El encuentro con Esteban le contrarió; pero a pesar de eso, se acercó a él para saludarlo, y se tranquilizó cuando le oyó decir que iba a despedirse. Hablaron de todo un poco. Su mujer había comprado el cafetín del Progreso, gracias al apoyo de los señores de la Compañía, que seguían distinguiéndola mucho. Pero se interrumpió para regañar al tío Mouque, a quien acusaba de no haber bajado el pienso para los caballos a la hora reglamentaria. El pobre viejo lo oía con la espalda encorvado y bajando la cabeza. Luego, antes de bajar, sofocado con aquella reprimenda, estrechó también la mano de Esteban, con tanta efusión como los demás, dándole un apretón en el que había mucho de promesa de aprovechar la primera ocasión que se presentara para vengarse, y aquella mano que estrechaba la suya, aquel pobre viejo que le perdonaba la muerte de sus dos hijos, le emocionó de tal manera, que lo vio desaparecer por el pozo sin haberle podido decir una palabra.
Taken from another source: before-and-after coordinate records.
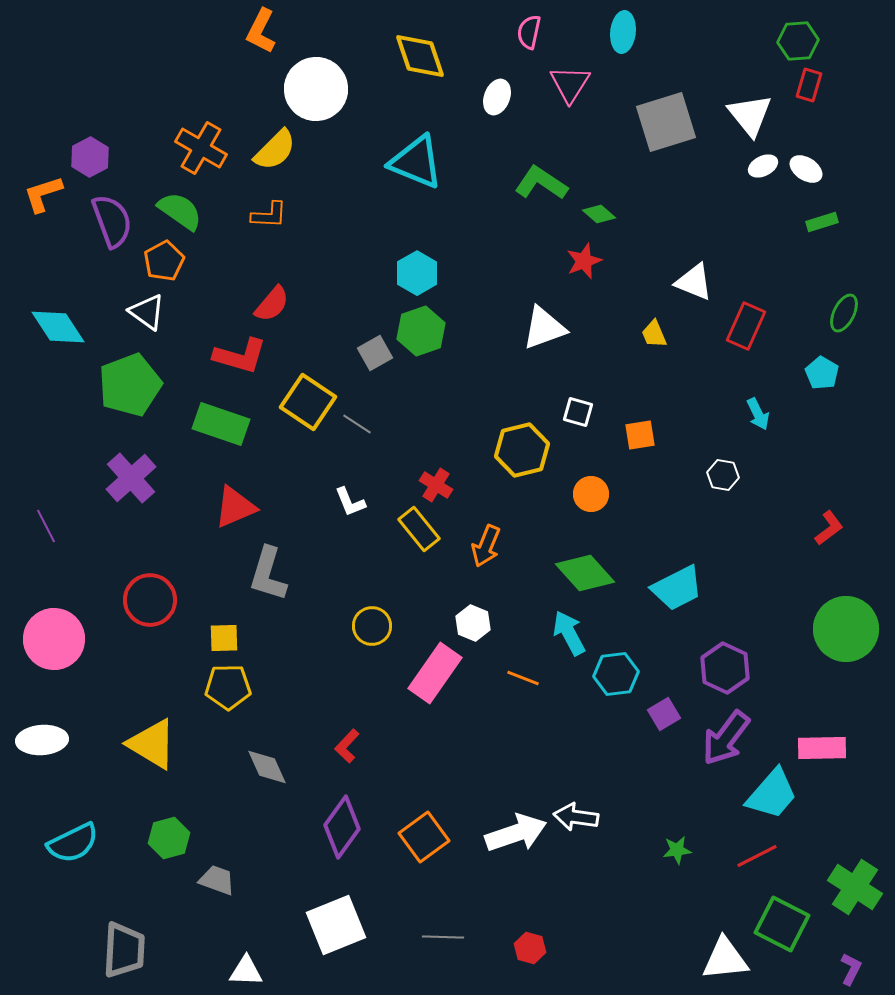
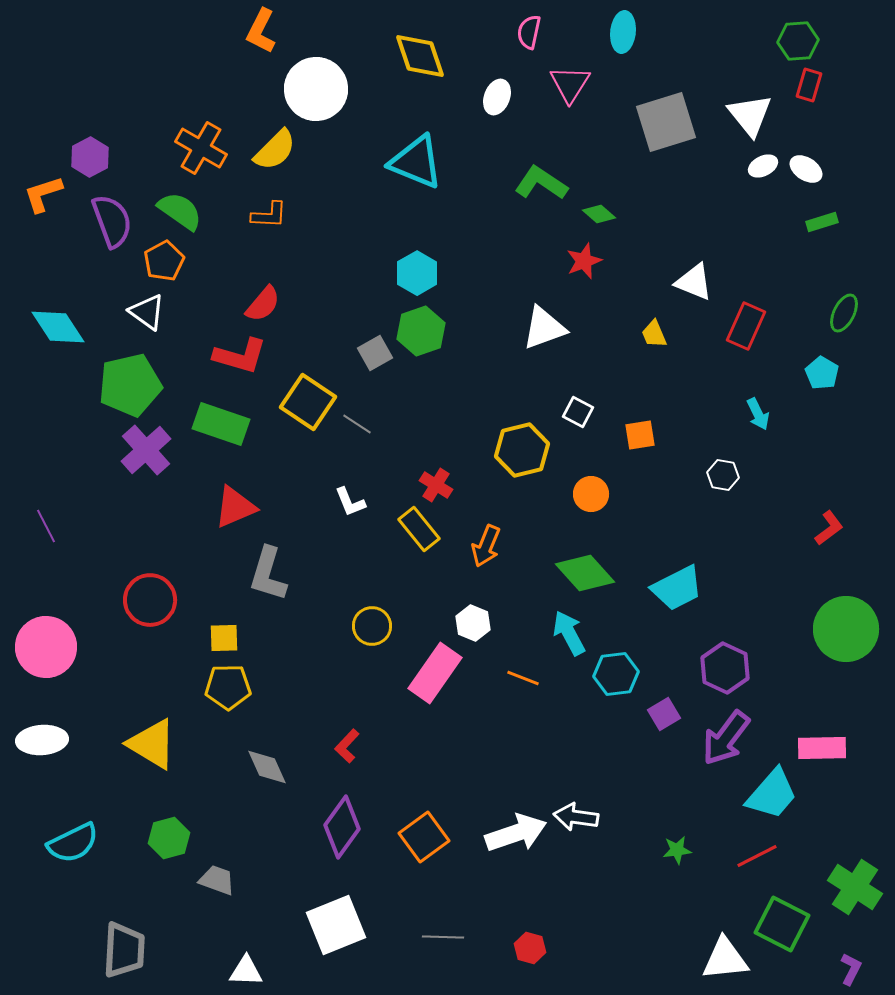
red semicircle at (272, 304): moved 9 px left
green pentagon at (130, 385): rotated 8 degrees clockwise
white square at (578, 412): rotated 12 degrees clockwise
purple cross at (131, 478): moved 15 px right, 28 px up
pink circle at (54, 639): moved 8 px left, 8 px down
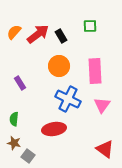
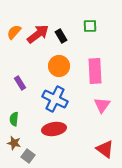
blue cross: moved 13 px left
—¿No viene hoy la viuda de Maheu? —preguntó a Pierron al cabo de un momento. Éste hizo como que no oía, pues sólo con hablar de ella podía uno llamar sobre sí la mala sombra. Luego, alejándose de allí con el pretexto de dar una orden:
—¿No preguntabas por la Maheu?… Ahí viene.
Y, en efecto, la pobre mujer salía de la barraca, con la linterna en la mano, vestida de hombre, y con el cabello oculto por un pañuelo atado cuidadosamente. Era una excepción que la Compañía, siempre caritativa, había hecho en consideración a ella, permitiéndole trabajar a los cuarenta años, debido a sus terribles desventuras; y como parecía difícil emplearla otra vez en el arrastre, la habían destinado a manejar un pequeño ventilador instalado poco antes en la galería Norte, en aquellas regiones infernales, debajo del Tartaret, en las cuales se hacía difícilmente la renovación del aire. Ganaba treinta sueldos.
Cuando Esteban la vio con aquel traje de hombre que le sentaba ridículamente, no encontró palabras con que decirle que se marchaba, y que no había querido dejar de despedirse de ella.
La pobre viuda lo oyó sin escucharlo, y luego dijo tuteándolo:
—¡Eh! ¿Te asombra verme así?… Es verdad que amenacé a los míos con ahogarlos si volvían a trabajar; ahora trabajo yo también, y, por lo tanto, debía ahogarme a mí misma… ¡Ah! Ya lo hubiese hecho, si no tuviese en casa al pobre viejo y a los niños.
Continuó hablando con voz cansada. No buscaba excusas ni pretextos; no hacía más que relatar sencillamente las cosas, diciendo que habían estado a punto de morirse todos, y que se había decidido a trabajar para que no la echasen de la casa.
—¿Qué tal está el viejo? —preguntó Esteban.
—El pobre no da trabajo, pero su cabeza está cada vez peor… ¿Ya sabes que salió bien de la causa aquella de asesinato? Quisieron llevarlo a un manicomio, pero yo no quise, temiendo que acabaran de matarlo… Todo aquello, sin embargo, nos ha hecho mucho daño, pues se niegan a concederle la pensión, porque sería inmoral dársela, según me dijo el otro día un señor en la Dirección.